Но теперь эти слова казались ложью. Баку смотрел на свои работы и видел только недостатки. Линии были корявыми, сюжеты бессмысленными. Он закрыл альбом и оттолкнул его, чувствуя прилив гнева, но слишком слабый, чтобы проявить его.
Ради чего он жил? Этот вопрос постоянно стучал у него в голове. И ответ всегда был один и тот же: "Ни ради чего."
Он больше не выходил из комнаты. Даже короткие походы на кухню стали ему в тягость. Иногда он заставлял себя выйти в ванную, посмотрев на своё отражение. Но лицо, которое он видел, было чужим: бледное, измождённое, с потухшим взглядом.
Его тело было уставшим, но разум устал ещё больше. Баку чувствовал себя пустым сосудом, в котором больше ничего не осталось.
Иногда он лежал, глядя на потолок, и слушал звуки за окном. Где-то вдали лаяла собака, гудели машины. Люди смеялись, разговаривали, жили. Мир продолжал двигаться вперёд, но Баку казалось, что он навсегда остался в этом замершем пространстве.

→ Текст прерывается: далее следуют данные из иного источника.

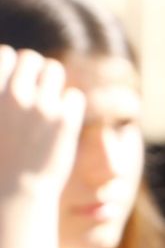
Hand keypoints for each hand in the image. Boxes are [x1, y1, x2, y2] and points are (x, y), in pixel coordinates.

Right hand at [0, 46, 84, 201]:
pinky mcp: (65, 120)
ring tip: (47, 101)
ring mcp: (41, 106)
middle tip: (34, 90)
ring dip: (53, 83)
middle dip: (34, 71)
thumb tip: (9, 60)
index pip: (5, 54)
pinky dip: (69, 105)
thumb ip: (1, 95)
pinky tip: (60, 120)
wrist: (12, 193)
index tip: (13, 81)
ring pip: (55, 71)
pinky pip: (73, 95)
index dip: (11, 65)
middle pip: (32, 59)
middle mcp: (13, 95)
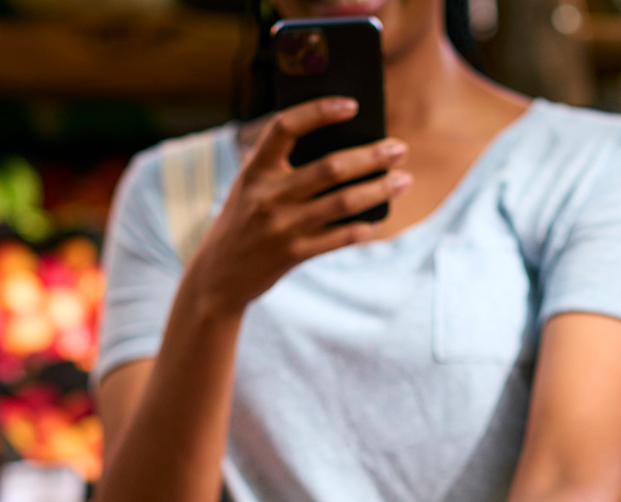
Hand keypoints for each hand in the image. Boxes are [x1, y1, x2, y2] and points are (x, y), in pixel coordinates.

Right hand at [181, 96, 411, 316]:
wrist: (217, 276)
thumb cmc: (243, 222)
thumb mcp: (249, 187)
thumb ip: (280, 167)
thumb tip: (345, 147)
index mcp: (254, 170)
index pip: (286, 127)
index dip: (319, 111)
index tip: (351, 105)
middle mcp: (267, 196)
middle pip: (330, 168)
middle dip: (372, 156)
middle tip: (399, 149)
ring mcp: (281, 227)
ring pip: (343, 202)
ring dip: (379, 190)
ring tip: (403, 180)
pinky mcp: (292, 255)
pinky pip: (339, 238)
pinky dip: (362, 229)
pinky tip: (377, 221)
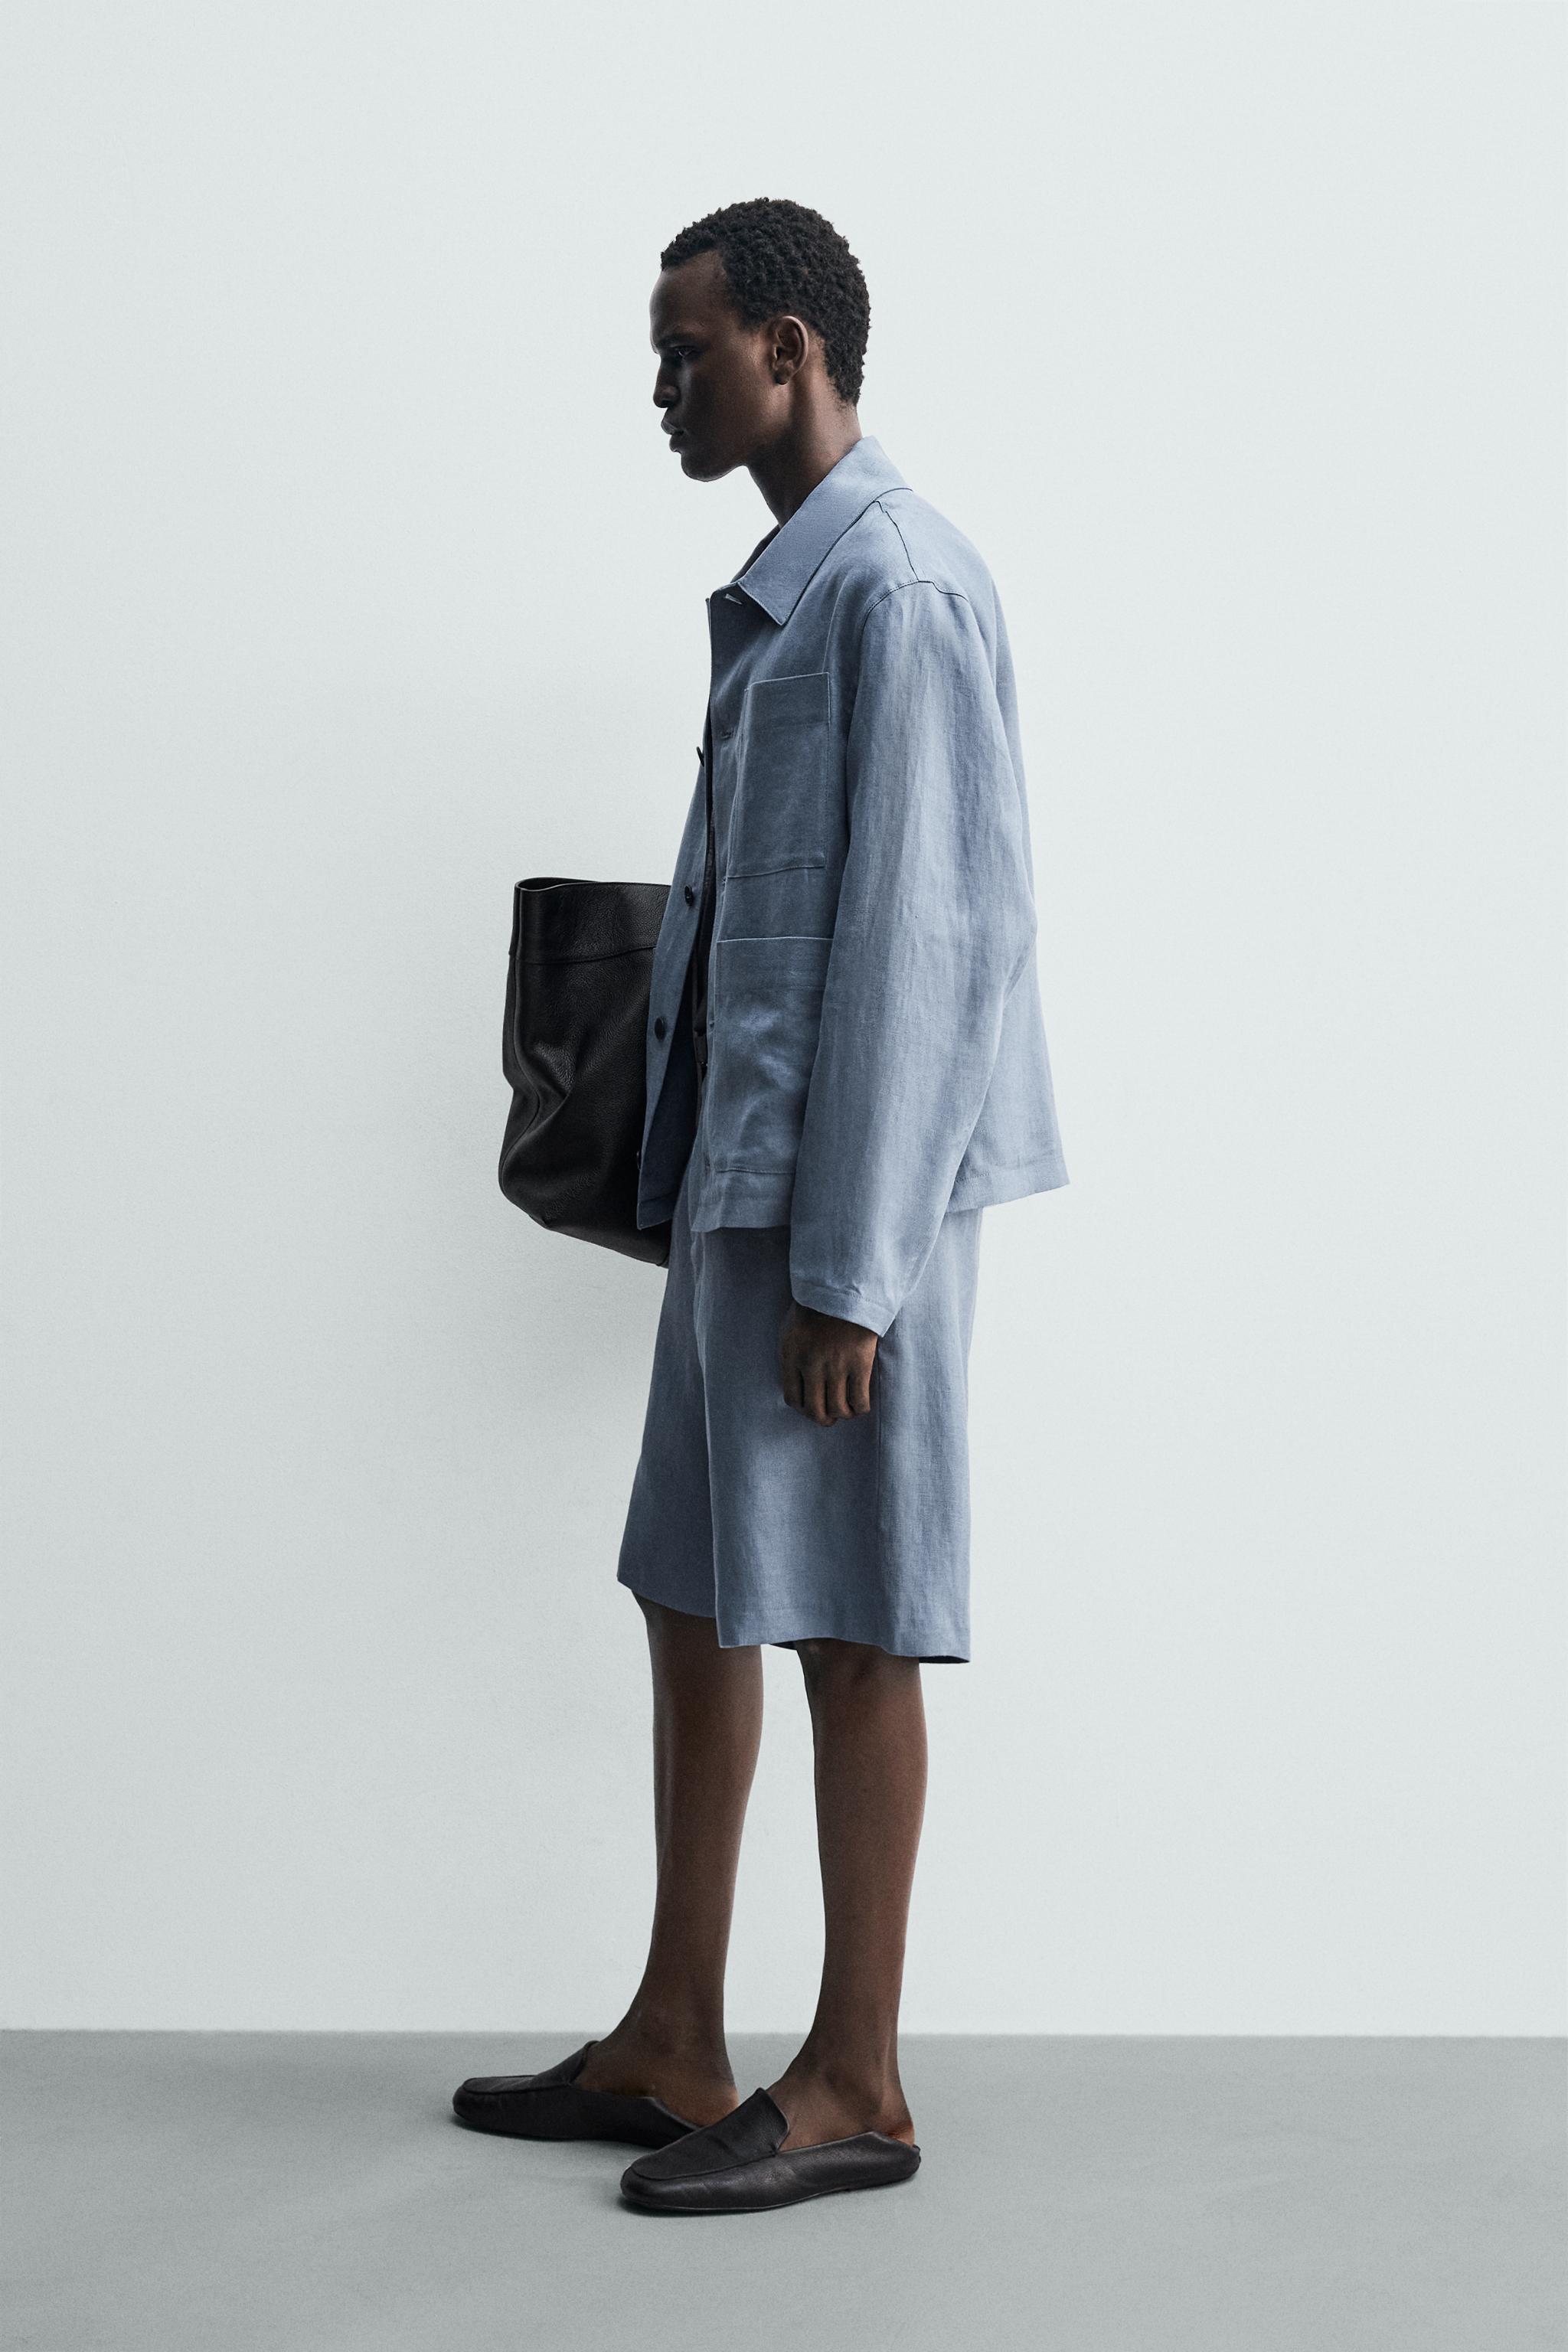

Его мать когда-то сказала: "Жизнь — это движение, Баку. Если ты остановишься, ты просто исчезнешь."
Он остановился. И теперь медленно исчезал, день за днём, час за часом.
Но он ещё не знал, что скоро эта тишина будет разрушена. Что кто-то, кто никогда не вызывал у него ничего, кроме раздражения и злости, ворвётся в его жизнь. И это станет началом того, чего он давно не чувствовал: изменений.